== Work task ==
What's needed is an exact copy of all the data below, without pictures.

[Keypoint text descriptions]
------------------------------------------------------------------------
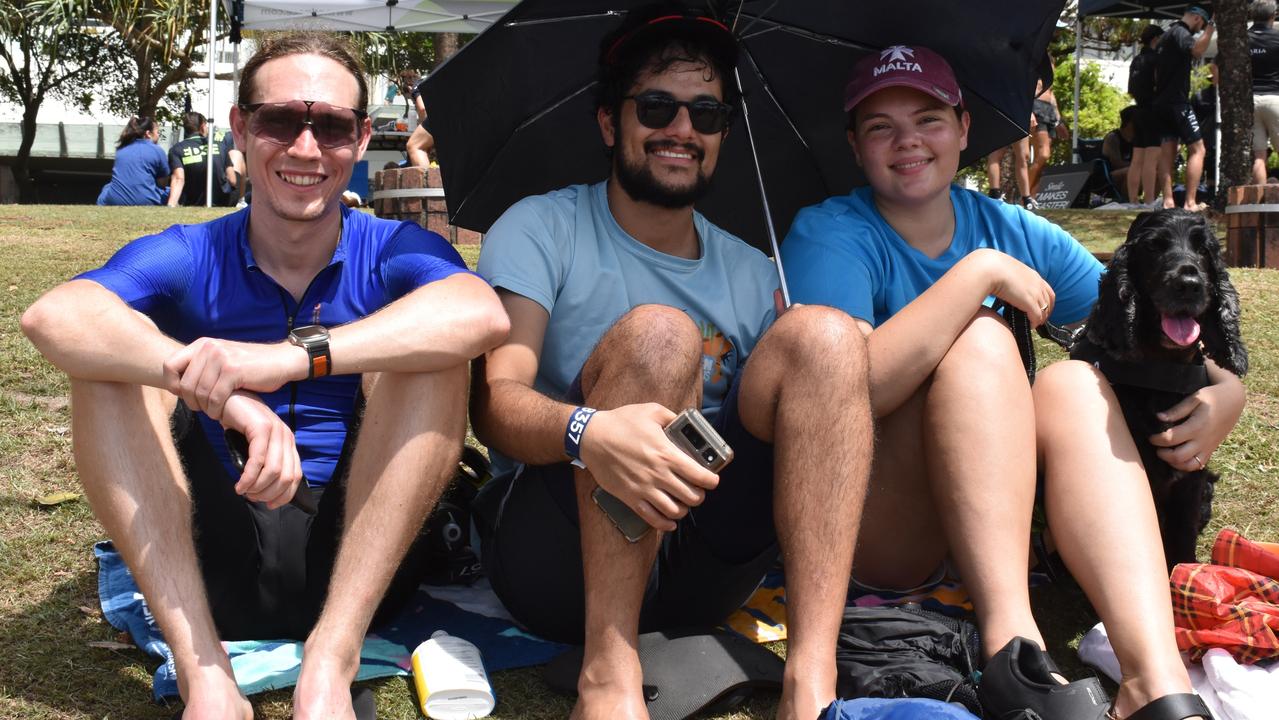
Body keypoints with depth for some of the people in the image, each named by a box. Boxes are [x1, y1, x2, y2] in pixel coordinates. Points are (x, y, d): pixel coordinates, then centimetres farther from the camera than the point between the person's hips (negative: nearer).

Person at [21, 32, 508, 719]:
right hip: (211, 568, 1)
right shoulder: (188, 259, 1)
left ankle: (330, 662, -30)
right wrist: (212, 386, -39)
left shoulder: (395, 251, 0)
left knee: (425, 355, -20)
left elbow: (481, 313, -26)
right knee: (114, 363, -16)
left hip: (359, 562, -1)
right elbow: (51, 316, -21)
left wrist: (298, 354, -38)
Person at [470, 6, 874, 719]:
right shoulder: (540, 229, 3)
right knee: (657, 332, -27)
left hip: (702, 571, 4)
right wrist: (588, 432, -34)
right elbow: (494, 403, -11)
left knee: (824, 333, -15)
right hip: (555, 553, -4)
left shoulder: (752, 273, 17)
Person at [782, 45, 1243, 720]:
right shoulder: (829, 235, -9)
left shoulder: (1016, 233, 6)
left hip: (1000, 530, 5)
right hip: (874, 536, -4)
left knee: (1074, 382, -22)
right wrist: (980, 272, -23)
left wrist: (1223, 388, -17)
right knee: (979, 339, -24)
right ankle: (1011, 643, -40)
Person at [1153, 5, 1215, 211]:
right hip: (1177, 101, -9)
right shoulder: (1180, 32, -9)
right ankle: (1190, 202, -13)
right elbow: (1197, 51, -29)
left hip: (1161, 101, 9)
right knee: (1197, 149, -6)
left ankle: (1168, 201, 1)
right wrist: (1210, 28, -24)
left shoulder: (1167, 34, 21)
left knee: (1167, 152, 6)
------------------------------------------------------------------------
== Result of this task ==
Body keypoints with depth for some of the people in the image, each named by a box. Boxes are [x1, y1, x2, y2] in pixel coordinates. Points are (x, y, d): pixel coordinates, then centimetres farther from the camera than the point between the person's hips (negative: nearer).

Person at [21, 32, 508, 719]:
right hip: (211, 568, 1)
right shoulder: (188, 259, 1)
left ankle: (330, 662, -30)
right wrist: (212, 386, -39)
left shoulder: (395, 251, 0)
left knee: (425, 355, -20)
left elbow: (481, 313, -26)
right knee: (114, 363, -16)
left hip: (359, 562, -1)
right elbow: (51, 316, -21)
left wrist: (298, 354, -38)
Person at [470, 6, 874, 719]:
right shoulder: (540, 229, 3)
right knee: (657, 332, -27)
left hip: (702, 571, 4)
right wrist: (588, 432, -34)
right elbow: (494, 403, -11)
left knee: (824, 333, -15)
right hip: (555, 553, -4)
left shoulder: (752, 273, 17)
Person at [782, 45, 1243, 720]:
right shoulder: (829, 235, -9)
left shoulder: (1016, 233, 6)
left hip: (1000, 530, 5)
right hip: (874, 536, -4)
left knee: (1074, 382, -22)
right wrist: (980, 272, -23)
left wrist: (1223, 388, -17)
right knee: (979, 339, -24)
right ankle: (1011, 643, -40)
Person at [1153, 5, 1215, 211]:
right hip: (1177, 101, -9)
right shoulder: (1180, 32, -9)
right ankle: (1190, 202, -13)
right elbow: (1197, 51, -29)
left hip: (1161, 101, 9)
right knee: (1197, 149, -6)
left ankle: (1168, 201, 1)
right wrist: (1210, 28, -24)
left shoulder: (1167, 34, 21)
left knee: (1167, 152, 6)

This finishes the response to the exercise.